However, though the Mansion House may once have had such a distinction as being a place (one of several thousand) where George Washington stayed overnight, now were its glories departed, and it was but an ordinary hotel. Some old residents, who had given up their homes, lived there the year around. It was the stopping place of such traveling men, or drummers, who occasionally came to the place, and the annual “assembly ball” was held there.
Being an old-fashioned hotel it had many connecting and adjoining rooms, with doors between, and transoms of glass over the said doors. It was a “family” hotel, to use the expression Mr. Beel often applied to his place.
Consequently it wasn’t difficult for Bob Dexter to secure a place of observation near the room where Jolly Bill Hickey had elected to stay for a time.
“I don’t know how long I’ll be here,” Bill had said to Mr. Beel, when Bob drove him to the place the morning of the discovery of the crime on Storm Mountain.
“Stay as long as you like—we’ll try and make you welcome!” Mr. Beel had said with the bluff heartiness that characterized him when greeting a new guest.

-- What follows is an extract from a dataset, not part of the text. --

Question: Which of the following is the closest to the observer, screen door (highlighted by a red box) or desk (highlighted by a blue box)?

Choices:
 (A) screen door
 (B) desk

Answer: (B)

“And you’re sure no one will object to my wooden leg?” asked Jolly Bill.
“Huh! I’d like to see ’em!” snapped out the proprietor. “You got just as good a right to have a wooden leg as another man has to have two of flesh and blood, I reckon.”
“Thanks. I’ll do my best not to make any trouble.”
So had Jolly Bill taken up his residence, and his reference to having a “few shots left in the locker” to pay his way was amply borne out, for he met his weekly bills with great regularity.
“There’s a little cubbyhole of a room next to his,” Mr. Beel had said when Bob broached his new tactics. “It used to be used to store drummers’ trunks in, when Cliffside did a bigger business than it does now. You can get in there and look over the transom if you like.”